Robert Zemeckis subsequently went onto direct two other films in the same animated motion capture process with his adaptations of Beowulf (2007) and A Christmas Carol (2009), plus other works that heavily integrate motion capture such as Welcome to Marwen (2018) and Pinocchio (2022). Zemeckis also produced the motion capture animated Monster House (2006), Mars Needs Moms (2011), Real Steel (2011) and Finch (2021).
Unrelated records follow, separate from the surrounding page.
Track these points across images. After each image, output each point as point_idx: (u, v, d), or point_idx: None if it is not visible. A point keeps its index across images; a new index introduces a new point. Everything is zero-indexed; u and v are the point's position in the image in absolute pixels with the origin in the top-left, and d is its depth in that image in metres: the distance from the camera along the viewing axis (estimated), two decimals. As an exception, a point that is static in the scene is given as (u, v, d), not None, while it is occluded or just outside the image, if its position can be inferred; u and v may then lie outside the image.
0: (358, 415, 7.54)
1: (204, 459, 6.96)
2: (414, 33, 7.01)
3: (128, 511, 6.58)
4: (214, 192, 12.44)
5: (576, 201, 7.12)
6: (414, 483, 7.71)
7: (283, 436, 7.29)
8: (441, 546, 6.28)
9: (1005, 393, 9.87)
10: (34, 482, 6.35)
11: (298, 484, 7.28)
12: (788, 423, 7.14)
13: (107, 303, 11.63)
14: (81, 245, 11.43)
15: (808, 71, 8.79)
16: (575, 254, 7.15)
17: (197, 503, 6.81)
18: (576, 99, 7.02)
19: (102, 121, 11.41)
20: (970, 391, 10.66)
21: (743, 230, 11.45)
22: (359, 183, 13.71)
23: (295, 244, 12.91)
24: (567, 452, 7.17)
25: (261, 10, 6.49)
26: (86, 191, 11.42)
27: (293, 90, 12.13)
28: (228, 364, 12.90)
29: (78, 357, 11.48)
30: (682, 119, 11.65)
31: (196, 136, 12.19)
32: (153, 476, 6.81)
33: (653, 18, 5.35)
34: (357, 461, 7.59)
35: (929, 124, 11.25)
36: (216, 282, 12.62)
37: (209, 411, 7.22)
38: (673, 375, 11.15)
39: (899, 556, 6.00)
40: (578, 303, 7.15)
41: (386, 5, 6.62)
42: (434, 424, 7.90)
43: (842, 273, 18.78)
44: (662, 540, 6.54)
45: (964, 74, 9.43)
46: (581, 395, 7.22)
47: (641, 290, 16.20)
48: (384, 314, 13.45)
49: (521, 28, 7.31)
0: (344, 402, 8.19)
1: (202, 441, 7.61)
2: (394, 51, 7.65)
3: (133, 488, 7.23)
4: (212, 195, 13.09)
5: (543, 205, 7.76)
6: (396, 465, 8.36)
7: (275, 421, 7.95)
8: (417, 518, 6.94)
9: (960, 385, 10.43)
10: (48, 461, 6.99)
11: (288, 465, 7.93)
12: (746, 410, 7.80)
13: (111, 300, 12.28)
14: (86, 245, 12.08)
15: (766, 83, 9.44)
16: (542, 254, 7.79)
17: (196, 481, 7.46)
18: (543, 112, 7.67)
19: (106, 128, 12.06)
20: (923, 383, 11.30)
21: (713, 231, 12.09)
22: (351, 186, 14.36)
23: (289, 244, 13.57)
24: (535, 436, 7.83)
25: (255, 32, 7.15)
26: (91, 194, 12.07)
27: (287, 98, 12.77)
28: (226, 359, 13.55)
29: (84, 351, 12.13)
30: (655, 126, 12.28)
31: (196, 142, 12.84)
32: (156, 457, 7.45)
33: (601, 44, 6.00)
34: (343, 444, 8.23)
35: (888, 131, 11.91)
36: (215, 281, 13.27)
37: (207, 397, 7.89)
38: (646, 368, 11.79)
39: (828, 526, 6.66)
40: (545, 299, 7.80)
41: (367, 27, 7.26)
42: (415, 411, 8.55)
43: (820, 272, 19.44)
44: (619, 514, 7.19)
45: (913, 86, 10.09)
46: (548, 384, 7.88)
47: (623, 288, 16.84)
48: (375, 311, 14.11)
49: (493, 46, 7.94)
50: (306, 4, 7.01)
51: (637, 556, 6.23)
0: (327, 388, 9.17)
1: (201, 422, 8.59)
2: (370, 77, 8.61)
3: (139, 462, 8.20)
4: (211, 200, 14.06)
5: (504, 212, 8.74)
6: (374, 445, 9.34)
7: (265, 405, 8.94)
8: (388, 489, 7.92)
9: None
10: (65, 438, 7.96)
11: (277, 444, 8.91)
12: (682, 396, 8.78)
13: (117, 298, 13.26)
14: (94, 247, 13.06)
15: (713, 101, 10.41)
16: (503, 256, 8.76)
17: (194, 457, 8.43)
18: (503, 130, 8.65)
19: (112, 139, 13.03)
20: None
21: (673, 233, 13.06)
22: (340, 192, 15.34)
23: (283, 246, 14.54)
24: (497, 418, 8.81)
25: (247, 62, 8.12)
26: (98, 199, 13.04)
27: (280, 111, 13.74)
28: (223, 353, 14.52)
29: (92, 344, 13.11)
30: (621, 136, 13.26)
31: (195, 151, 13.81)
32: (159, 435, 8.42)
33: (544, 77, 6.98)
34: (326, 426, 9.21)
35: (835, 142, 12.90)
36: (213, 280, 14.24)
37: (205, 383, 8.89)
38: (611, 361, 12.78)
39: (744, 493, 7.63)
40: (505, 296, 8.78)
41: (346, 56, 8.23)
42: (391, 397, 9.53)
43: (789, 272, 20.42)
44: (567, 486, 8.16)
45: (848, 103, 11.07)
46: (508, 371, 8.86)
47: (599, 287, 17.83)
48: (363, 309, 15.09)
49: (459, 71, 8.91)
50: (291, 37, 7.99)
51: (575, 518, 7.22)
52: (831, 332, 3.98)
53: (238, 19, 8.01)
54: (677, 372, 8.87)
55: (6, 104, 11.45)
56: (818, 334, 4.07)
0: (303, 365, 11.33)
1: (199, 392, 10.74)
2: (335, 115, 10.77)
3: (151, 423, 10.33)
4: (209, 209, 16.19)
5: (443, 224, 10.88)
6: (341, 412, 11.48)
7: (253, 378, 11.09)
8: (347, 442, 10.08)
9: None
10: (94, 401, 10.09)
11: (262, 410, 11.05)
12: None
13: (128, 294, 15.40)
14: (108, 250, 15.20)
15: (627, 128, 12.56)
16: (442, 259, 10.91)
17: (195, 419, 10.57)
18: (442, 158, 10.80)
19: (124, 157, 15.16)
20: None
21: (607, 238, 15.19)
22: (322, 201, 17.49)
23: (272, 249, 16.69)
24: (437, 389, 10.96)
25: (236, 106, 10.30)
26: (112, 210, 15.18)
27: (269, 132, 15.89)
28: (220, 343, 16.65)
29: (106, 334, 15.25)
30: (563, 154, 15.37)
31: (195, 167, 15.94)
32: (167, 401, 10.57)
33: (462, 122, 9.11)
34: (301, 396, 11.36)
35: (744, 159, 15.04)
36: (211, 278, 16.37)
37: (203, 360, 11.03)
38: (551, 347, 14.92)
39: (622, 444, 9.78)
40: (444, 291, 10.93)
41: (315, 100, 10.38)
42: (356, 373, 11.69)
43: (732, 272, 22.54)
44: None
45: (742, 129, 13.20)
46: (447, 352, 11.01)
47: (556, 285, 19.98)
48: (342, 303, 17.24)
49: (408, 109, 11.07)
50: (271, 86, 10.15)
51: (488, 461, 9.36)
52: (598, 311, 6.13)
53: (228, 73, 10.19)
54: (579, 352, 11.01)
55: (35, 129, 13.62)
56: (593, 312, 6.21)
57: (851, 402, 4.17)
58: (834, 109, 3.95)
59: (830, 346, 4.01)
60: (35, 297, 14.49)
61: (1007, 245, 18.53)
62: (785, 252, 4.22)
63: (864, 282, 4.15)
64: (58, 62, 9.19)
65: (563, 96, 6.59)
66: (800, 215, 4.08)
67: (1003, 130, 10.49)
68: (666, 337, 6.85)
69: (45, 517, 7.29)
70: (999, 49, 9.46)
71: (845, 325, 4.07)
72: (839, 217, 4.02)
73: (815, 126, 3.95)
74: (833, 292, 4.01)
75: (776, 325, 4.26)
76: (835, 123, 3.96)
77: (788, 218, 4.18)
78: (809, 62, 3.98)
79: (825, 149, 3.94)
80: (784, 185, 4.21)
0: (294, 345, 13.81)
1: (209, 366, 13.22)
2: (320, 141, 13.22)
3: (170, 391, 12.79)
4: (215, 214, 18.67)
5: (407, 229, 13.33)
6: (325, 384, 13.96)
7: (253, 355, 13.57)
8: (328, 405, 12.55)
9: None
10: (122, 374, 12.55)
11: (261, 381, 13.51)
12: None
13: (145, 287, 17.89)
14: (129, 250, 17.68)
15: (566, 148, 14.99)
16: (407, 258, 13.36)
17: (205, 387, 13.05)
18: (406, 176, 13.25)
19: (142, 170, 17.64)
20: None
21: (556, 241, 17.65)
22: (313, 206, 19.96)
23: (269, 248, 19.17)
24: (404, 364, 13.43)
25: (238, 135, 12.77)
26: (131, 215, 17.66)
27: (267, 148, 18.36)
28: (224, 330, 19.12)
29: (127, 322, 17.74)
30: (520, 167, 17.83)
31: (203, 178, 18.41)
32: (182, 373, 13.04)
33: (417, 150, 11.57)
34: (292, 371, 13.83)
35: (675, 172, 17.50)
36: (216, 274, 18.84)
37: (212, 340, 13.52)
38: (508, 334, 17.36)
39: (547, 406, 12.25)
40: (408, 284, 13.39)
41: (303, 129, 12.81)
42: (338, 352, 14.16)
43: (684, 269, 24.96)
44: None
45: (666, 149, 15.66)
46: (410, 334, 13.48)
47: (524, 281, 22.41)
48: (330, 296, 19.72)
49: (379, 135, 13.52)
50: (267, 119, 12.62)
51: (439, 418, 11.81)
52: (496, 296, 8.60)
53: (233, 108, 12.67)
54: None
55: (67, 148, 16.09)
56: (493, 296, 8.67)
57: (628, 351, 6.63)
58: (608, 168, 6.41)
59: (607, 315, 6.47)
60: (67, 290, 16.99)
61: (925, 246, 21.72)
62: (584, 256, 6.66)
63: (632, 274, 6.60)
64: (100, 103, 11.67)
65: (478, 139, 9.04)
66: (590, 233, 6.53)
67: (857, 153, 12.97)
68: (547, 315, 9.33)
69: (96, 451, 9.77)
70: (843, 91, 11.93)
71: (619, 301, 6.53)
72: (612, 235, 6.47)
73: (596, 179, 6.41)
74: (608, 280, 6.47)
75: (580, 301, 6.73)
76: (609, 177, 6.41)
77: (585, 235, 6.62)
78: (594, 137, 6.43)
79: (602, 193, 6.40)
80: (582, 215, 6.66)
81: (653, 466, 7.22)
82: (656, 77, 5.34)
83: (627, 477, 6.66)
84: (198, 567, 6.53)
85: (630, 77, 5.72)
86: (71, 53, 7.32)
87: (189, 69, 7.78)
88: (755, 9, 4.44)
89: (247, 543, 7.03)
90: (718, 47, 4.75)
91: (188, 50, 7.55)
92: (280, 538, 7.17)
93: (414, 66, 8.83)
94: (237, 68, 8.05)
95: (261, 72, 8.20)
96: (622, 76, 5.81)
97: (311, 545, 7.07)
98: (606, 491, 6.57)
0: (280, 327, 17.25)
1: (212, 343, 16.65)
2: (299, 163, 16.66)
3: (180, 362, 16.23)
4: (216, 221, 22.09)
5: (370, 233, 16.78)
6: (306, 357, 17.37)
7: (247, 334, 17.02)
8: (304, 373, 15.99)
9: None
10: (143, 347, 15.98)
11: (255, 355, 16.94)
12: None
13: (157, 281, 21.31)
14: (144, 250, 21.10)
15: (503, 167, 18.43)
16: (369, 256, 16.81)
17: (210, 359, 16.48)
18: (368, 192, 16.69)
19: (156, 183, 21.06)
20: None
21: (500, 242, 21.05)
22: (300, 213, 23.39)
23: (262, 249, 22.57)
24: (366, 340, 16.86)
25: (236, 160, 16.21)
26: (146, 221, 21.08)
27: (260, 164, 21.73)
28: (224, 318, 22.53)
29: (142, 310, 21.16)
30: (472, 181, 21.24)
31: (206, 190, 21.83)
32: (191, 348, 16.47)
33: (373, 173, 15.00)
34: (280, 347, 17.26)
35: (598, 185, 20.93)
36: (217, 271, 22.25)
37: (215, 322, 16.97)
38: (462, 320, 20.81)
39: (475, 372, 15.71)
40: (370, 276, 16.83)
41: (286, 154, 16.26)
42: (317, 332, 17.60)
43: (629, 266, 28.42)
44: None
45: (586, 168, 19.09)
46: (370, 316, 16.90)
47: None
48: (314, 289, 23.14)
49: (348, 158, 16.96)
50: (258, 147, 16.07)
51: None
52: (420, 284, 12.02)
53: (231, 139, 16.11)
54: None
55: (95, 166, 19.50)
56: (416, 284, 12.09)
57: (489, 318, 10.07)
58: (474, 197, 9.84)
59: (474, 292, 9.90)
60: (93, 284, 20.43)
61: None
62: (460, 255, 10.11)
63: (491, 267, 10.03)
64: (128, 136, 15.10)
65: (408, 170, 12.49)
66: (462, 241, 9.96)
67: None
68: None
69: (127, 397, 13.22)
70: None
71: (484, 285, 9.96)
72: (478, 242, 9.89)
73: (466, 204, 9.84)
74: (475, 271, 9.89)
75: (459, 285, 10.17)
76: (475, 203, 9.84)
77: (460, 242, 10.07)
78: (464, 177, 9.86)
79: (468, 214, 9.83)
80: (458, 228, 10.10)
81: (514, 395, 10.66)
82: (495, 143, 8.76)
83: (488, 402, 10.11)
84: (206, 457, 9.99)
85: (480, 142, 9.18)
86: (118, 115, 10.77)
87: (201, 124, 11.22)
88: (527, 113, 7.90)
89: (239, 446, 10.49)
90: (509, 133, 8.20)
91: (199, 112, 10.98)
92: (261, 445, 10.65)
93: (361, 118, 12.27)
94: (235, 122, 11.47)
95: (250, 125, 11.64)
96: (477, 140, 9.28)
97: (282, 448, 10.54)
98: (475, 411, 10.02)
Robert Zemeckis’s other films as director are:– I Wanna Hold Your Hand (1978), Used Cars (1980), Romancing the Stone (1984); his time travel trilogy Back to the Future (1985), Back to the Future Part II (1989) and Back to the Future Part III (1990), Who Framed Roger Rabbit? (1988), Death Becomes Her (1992), Forrest Gump (1994), the alien contact film Contact (1997), What Lies Beneath (2000), Cast Away (2000), Flight (2012), Allied (2016), Welcome to Marwen (2018), The Witches (2020) and Pinocchio (2022). Zemeckis has also produced a large number of other genre films including the Tales from the Crypt (1989-96) cable tv horror anthology series, the two film spinoffs Tales from the Crypt Presents Demon Knight (1995) and Tales from the Crypt Presents Bordello of Blood (1996), Peter Jackson’s The Frighteners (1996), the voodoo film Ritual (2002), the animated Monster House (2006) and Mars Needs Moms (2011), the boxing robots film Real Steel (2011), the tv series’ Manifest (2018-22) about a planeload of temporally displaced passengers and Project Blue Book (2019-20) about the US Air Force’s true life UFO investigation department and the robot film Finch (2021). Zemeckis is one of the producing partners in Dark Castle Entertainment and under their banner has acted as producer for House on Haunted Hill (1999), Thir13en Ghosts (2001), Ghost Ship (2002), Gothika (2003), House of Wax (2005) and The Reaping (2007).